Not uncommon, however, especially when it comes to undocumented immigrants in the construction trades.  Does the worker own his own tools or does a supervisor provide them?  Does the worker decide when and where and how to do the work?  If the answers are no, yes, no, no, and no, the worker is likely legally an employee, even if the employer is 1099ing him.
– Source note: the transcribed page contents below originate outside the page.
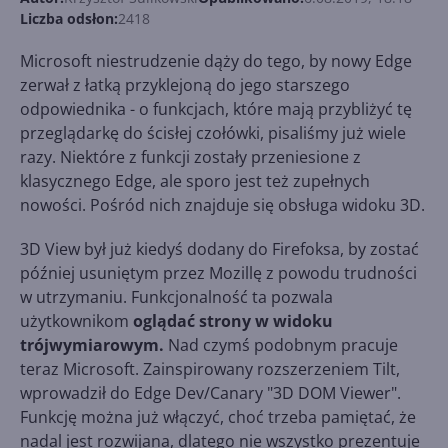
Liczba odsłon:
2418
Microsoft niestrudzenie dąży do tego, by nowy Edge
zerwał z łatką przyklejoną do jego starszego
odpowiednika - o funkcjach, które mają przybliżyć tę
przeglądarkę do ścisłej czołówki, pisaliśmy już wiele
razy. Niektóre z funkcji zostały przeniesione z
klasycznego Edge, ale sporo jest też zupełnych
nowości. Pośród nich znajduje się obsługa widoku 3D.
3D View był już kiedyś dodany do Firefoksa, by zostać
później usuniętym przez Mozillę z powodu trudności
w utrzymaniu. Funkcjonalność ta pozwala
użytkownikom
oglądać strony w widoku
trójwymiarowym.
Nad czymś podobnym pracuje
teraz Microsoft. Zainspirowany rozszerzeniem Tilt,
wprowadził do Edge Dev/Canary "3D DOM Viewer".
Funkcję można już włączyć, choć trzeba pamiętać, że
nadal jest rozwijana, dlatego nie wszystko prezentuje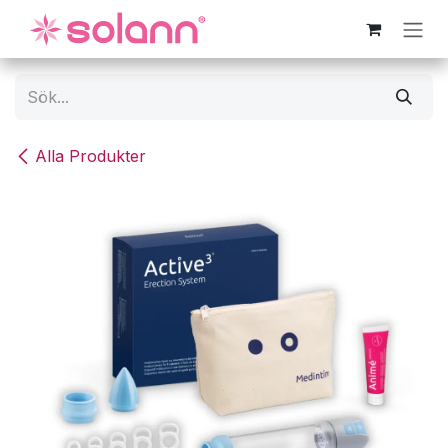
Hoppa till innehåll
Alla Produkter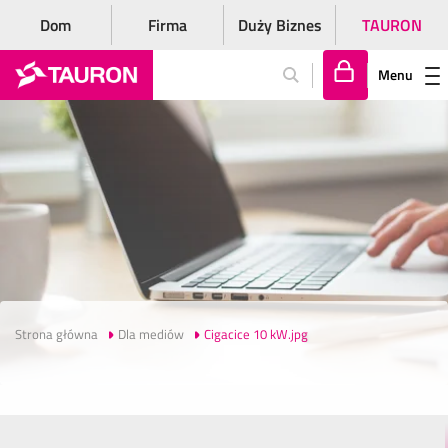
Dom
Firma
Duży Biznes
TAURON
Menu
Za
lo
gu
j
si
ę
Strona główna
Dla mediów
Cigacice 10 kW.jpg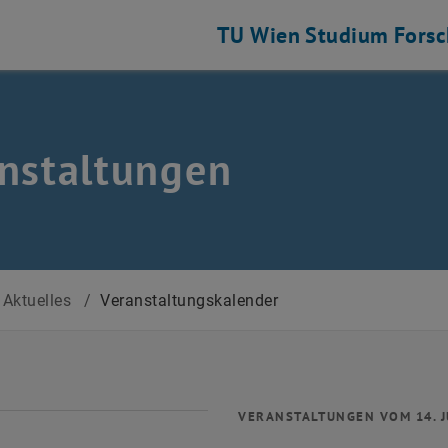
TU Wien
Studium
Fors
nstaltungen
Aktuelles
/
Veranstaltungskalender
VERANSTALTUNGEN VOM 14. J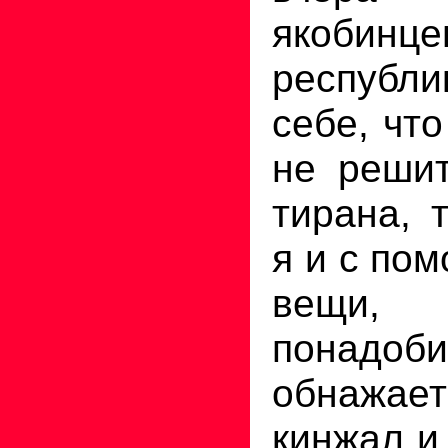
якобинце
республи
себе, чт
не решит
тирана, 
я и с по
вещи
понадо
обнажае
кинжал и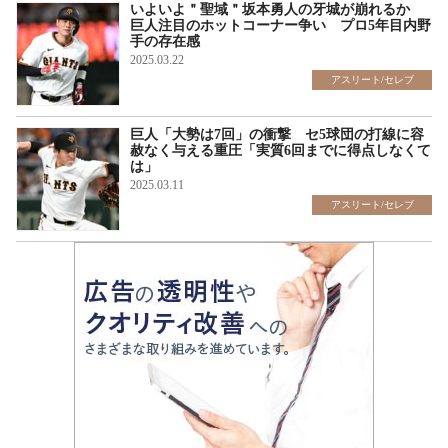
いよいよ＂聖域＂坂本勇人の牙城が崩れるか
巨人注目のホットコーナー争い プロ5年目内野
手の存在感
2025.03.22
アスリート/セレブ
巨人「大勢は7回」の衝撃 セ5球団の打線に容
赦なく与える重圧「実質6回までに得点しなくて
は」
2025.03.11
アスリート/セレブ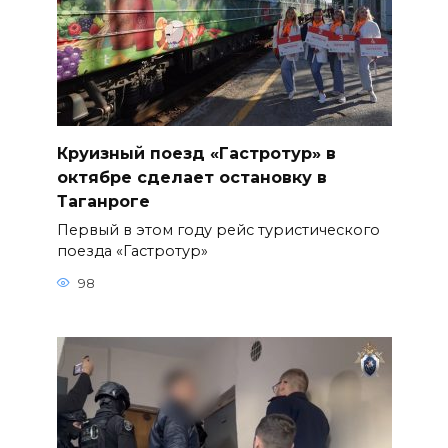
Круизный поезд «Гастротур» в
октябре сделает остановку в
Таганроге
Первый в этом году рейс туристического
поезда «Гастротур»
98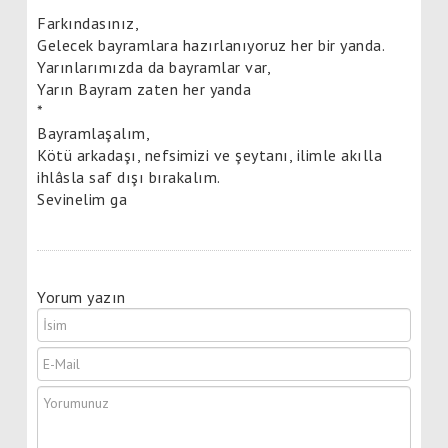
*
Farkındasınız,
Gelecek bayramlara hazırlanıyoruz her bir yanda.
Yarınlarımızda da bayramlar var,
Yarın Bayram zaten her yanda
*
Bayramlaşalım,
Kötü arkadaşı, nefsimizi ve şeytanı, ilimle akılla
ihlâsla saf dışı bırakalım.
Sevinelim ga
Yorum yazın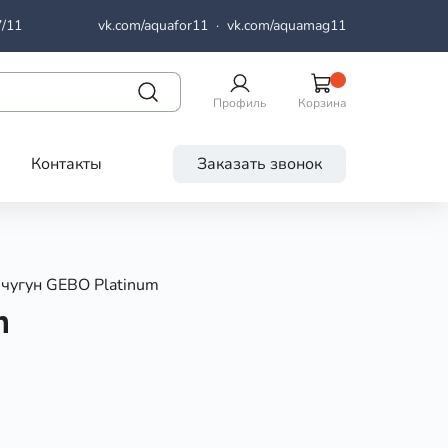
7/11
vk.com/aquafor11
·
vk.com/aquamag11
Профиль
Корзина
Контакты
Заказать звонок
 чугун GEBO Platinum
m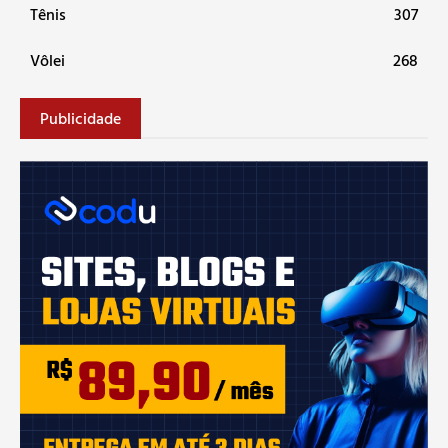
Tênis
307
Vôlei
268
Publicidade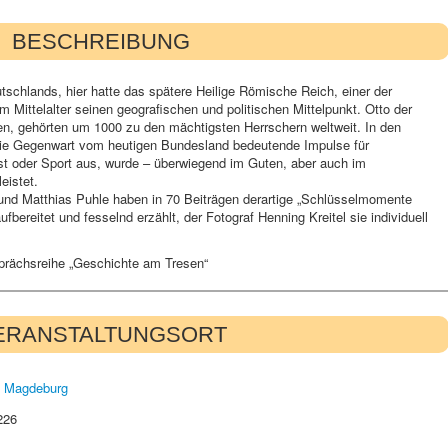
BESCHREIBUNG
tschlands, hier hatte das spätere Heilige Römische Reich, einer der
m Mittelalter seinen geografischen und politischen Mittelpunkt. Otto der
n, gehörten um 1000 zu den mächtigsten Herrschern weltweit. In den
 die Gegenwart vom heutigen Bundesland bedeutende Impulse für
st oder Sport aus, wurde – überwiegend im Guten, aber auch im
eistet.
und Matthias Puhle haben in 70 Beiträgen derartige „Schlüsselmomente
fbereitet und fesselnd erzählt, der Fotograf Henning Kreitel sie individuell
prächsreihe „Geschichte am Tresen“
ERANSTALTUNGSORT
 Magdeburg
226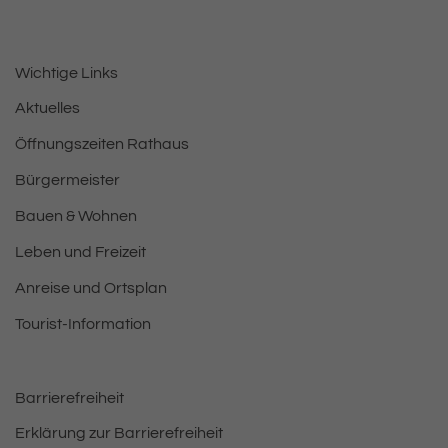
Wichtige Links
Aktuelles
Öffnungszeiten Rathaus
Bürgermeister
Bauen & Wohnen
Leben und Freizeit
Anreise und Ortsplan
Tourist-Information
Barrierefreiheit
Erklärung zur Barrierefreiheit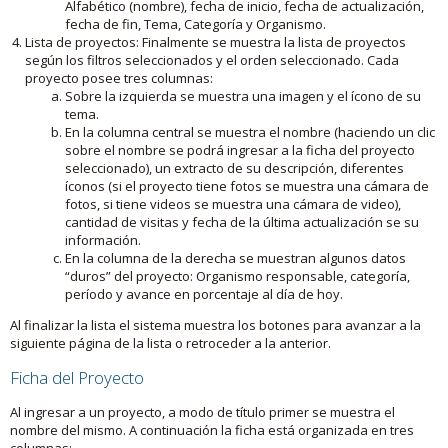
Alfabético (nombre), fecha de inicio, fecha de actualización,
fecha de fin, Tema, Categoría y Organismo.
Lista de proyectos: Finalmente se muestra la lista de proyectos
según los filtros seleccionados y el orden seleccionado. Cada
proyecto posee tres columnas:
Sobre la izquierda se muestra una imagen y el ícono de su
tema.
En la columna central se muestra el nombre (haciendo un clic
sobre el nombre se podrá ingresar a la ficha del proyecto
seleccionado), un extracto de su descripción, diferentes
íconos (si el proyecto tiene fotos se muestra una cámara de
fotos, si tiene videos se muestra una cámara de video),
cantidad de visitas y fecha de la última actualización se su
información.
En la columna de la derecha se muestran algunos datos
“duros” del proyecto: Organismo responsable, categoría,
período y avance en porcentaje al día de hoy.
Al finalizar la lista el sistema muestra los botones para avanzar a la
siguiente página de la lista o retroceder a la anterior.
Ficha del Proyecto
Al ingresar a un proyecto, a modo de título primer se muestra el
nombre del mismo. A continuación la ficha está organizada en tres
columnas: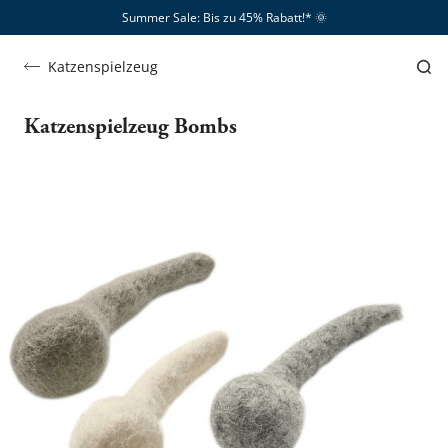
Summer Sale: Bis zu 45% Rabatt!*​
🌞
Katzenspielzeug
Katzenspielzeug Bombs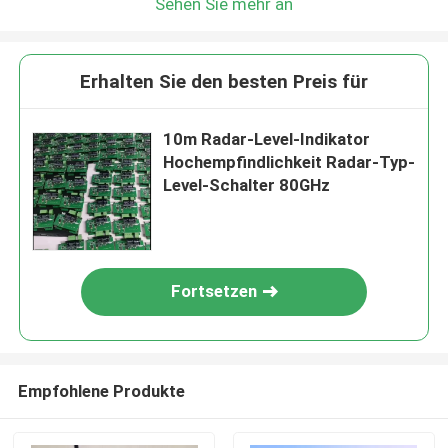
Sehen Sie mehr an
Erhalten Sie den besten Preis für
10m Radar-Level-Indikator
Hochempfindlichkeit Radar-Typ-
Level-Schalter 80GHz
Fortsetzen
Empfohlene Produkte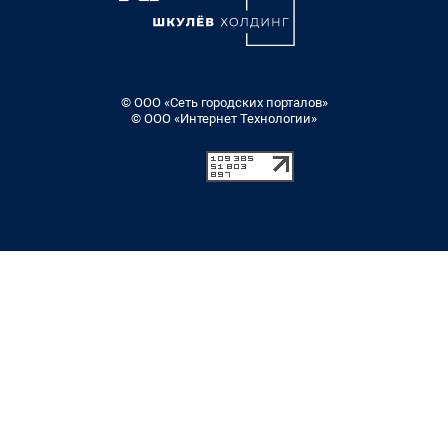
© ООО «Сеть городских порталов»
© ООО «Интернет Технологии»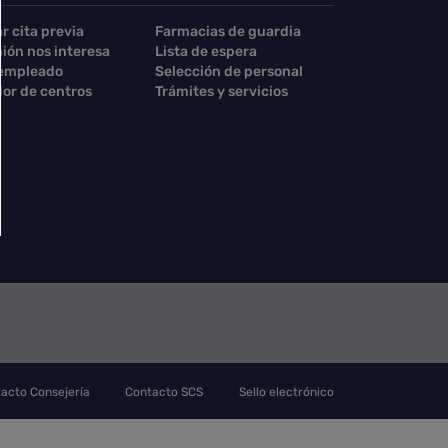
ar cita previa
Farmacias de guardia
nión nos interesa
Lista de espera
 empleado
Selección de personal
or de centros
Trámites y servicios
acto Consejería
Contacto SCS
Sello electrónico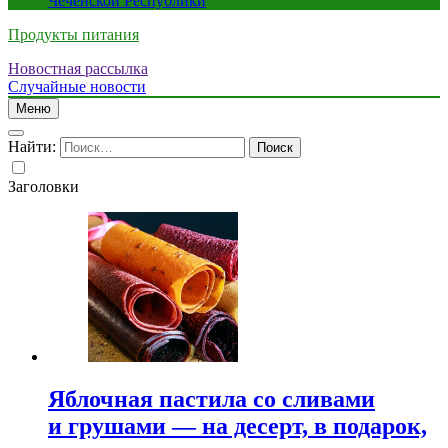
Чеченской Республики
Продукты питания
Новостная рассылка
Случайные новости
Меню
Найти:
Заголовки
Яблочная пастила со сливами
и грушами — на десерт, в подарок,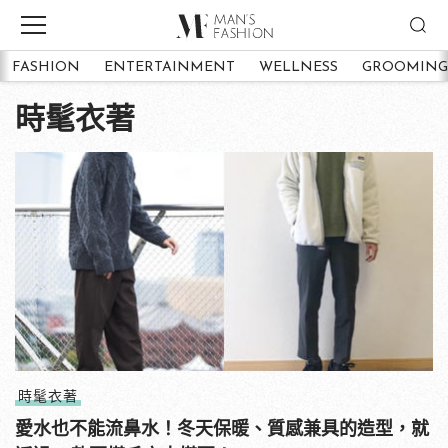
FASHION
ENTERTAINMENT
WELLNESS
GROOMING
時髦衣著
時髦衣著
愛水也不能流鼻水！冬天保暖、質感兼具的造型，就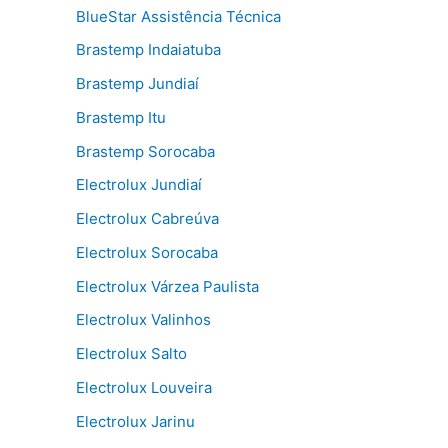
BlueStar Assistência Técnica
Brastemp Indaiatuba
Brastemp Jundiaí
Brastemp Itu
Brastemp Sorocaba
Electrolux Jundiaí
Electrolux Cabreúva
Electrolux Sorocaba
Electrolux Várzea Paulista
Electrolux Valinhos
Electrolux Salto
Electrolux Louveira
Electrolux Jarinu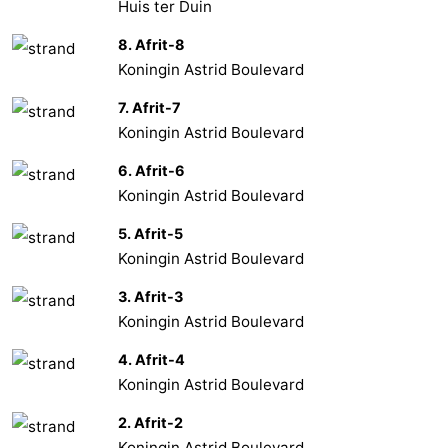
Huis ter Duin
8. Afrit-8
Koningin Astrid Boulevard
7. Afrit-7
Koningin Astrid Boulevard
6. Afrit-6
Koningin Astrid Boulevard
5. Afrit-5
Koningin Astrid Boulevard
3. Afrit-3
Koningin Astrid Boulevard
4. Afrit-4
Koningin Astrid Boulevard
2. Afrit-2
Koningin Astrid Boulevard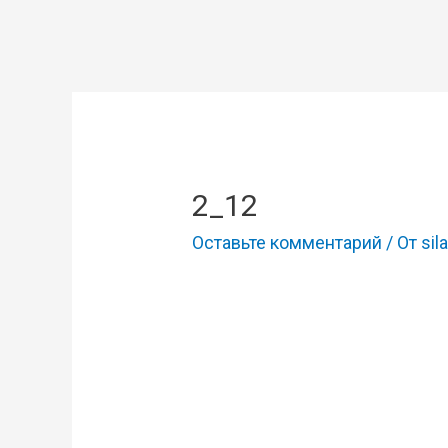
2_12
Оставьте комментарий
/ От
sila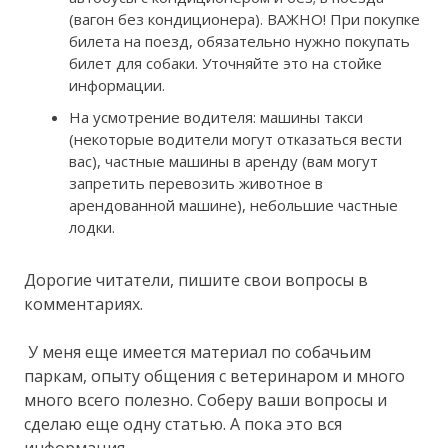
(вагон без кондиционера). ВАЖНО! При покупке
билета на поезд, обязательно нужно покупать
билет для собаки. Уточняйте это на стойке
информации.
На усмотрение водителя: машины такси
(некоторые водители могут отказаться вести
вас), частные машины в аренду (вам могут
запретить перевозить животное в
арендованной машине), небольшие частные
лодки.
Дорогие читатели, пишите свои вопросы в
комментариях.
У меня еще имеется материал по собачьим
паркам, опыту общения с ветеринаром и много
много всего полезно. Соберу ваши вопросы и
сделаю еще одну статью. А пока это вся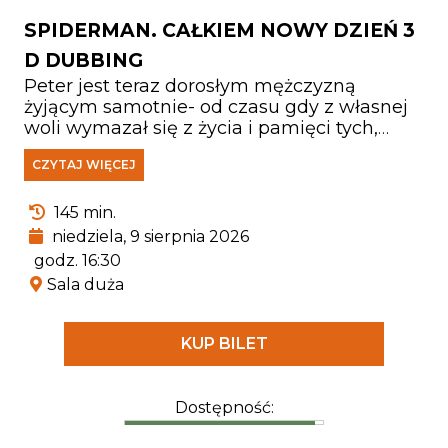
SPIDERMAN. CAŁKIEM NOWY DZIEŃ 3
D DUBBING
Peter jest teraz dorosłym mężczyzną
żyjącym samotnie- od czasu gdy z własnej
woli wymazał się z życia i pamięci tych,
których kochał. Walcząc z przestępczością
CZYTAJ WIĘCEJ
w Nowym Jorku, który nie zna już jego
imienia, w pełni poświęcił się ochronie
miasta. Gdy rosnące wymagania zaczynają
145 min.
go przytłaczać, presja wywołuje
niedziela, 9 sierpnia 2026
zaskakującą fizyczną przemianę, która
godz. 16:30
zagraża jego istnieniu, podczas gdy nowy,
Sala duża
niepokojący schemat zbrodni prowadzi do
pojawienia się jednego z najpotężniejszych
przeciwników, z jakimi kiedykolwiek się
KUP BILET
zmierzył.
Dostępność:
Know what else is common with undocumented immigrants?  Lots of overtime hours with no overtime pay.  This worker got on the job at 8 and worked till the boss said to quit, sometimes for 70 hours a week, at $13 an hour.  The Mexican guy who got him the job would say that he had no right to overtime because he didn’t have any documents.  Not true, under Ohio law.  If someone works more than 40 hours in a week and they’re not in some exempt status like salaried workers, you owe that person time and a half for every hour above 40, whether they were born here or fooled you with a social security number they bought from some connected fellow immigrant.  The federal Department of Labor or the Ohio Department of Commerce will take the case and not ask a single thing about immigration status.  Otherwise we might find ourselves in a situation where employers routinely rob wages from their workers, and no one wants that.

The Mexican guy also told him that he wouldn’t get Worker’s Comp, it would be thrown out because he’s here illegally and doesn’t have any rights.  Not true.  His medical bills are now being paid through Worker’s Comp, and he’ll get some compensation for the time he’s been unable to work.

The other reason the Mexican guy said he’d lose his case was that the owner had better lawyers.  The Worker’s Comp attorney laughed when I translated this.  “He could hire Johnnie Cochran and F. Lee Bailey from the grave, and that wouldn’t change the fact that this guy’s an employee who got hurt on the job.”

Not too many people want a system in which employers cut corners on safety because they know they won’t be responsible when workers get hurt, either.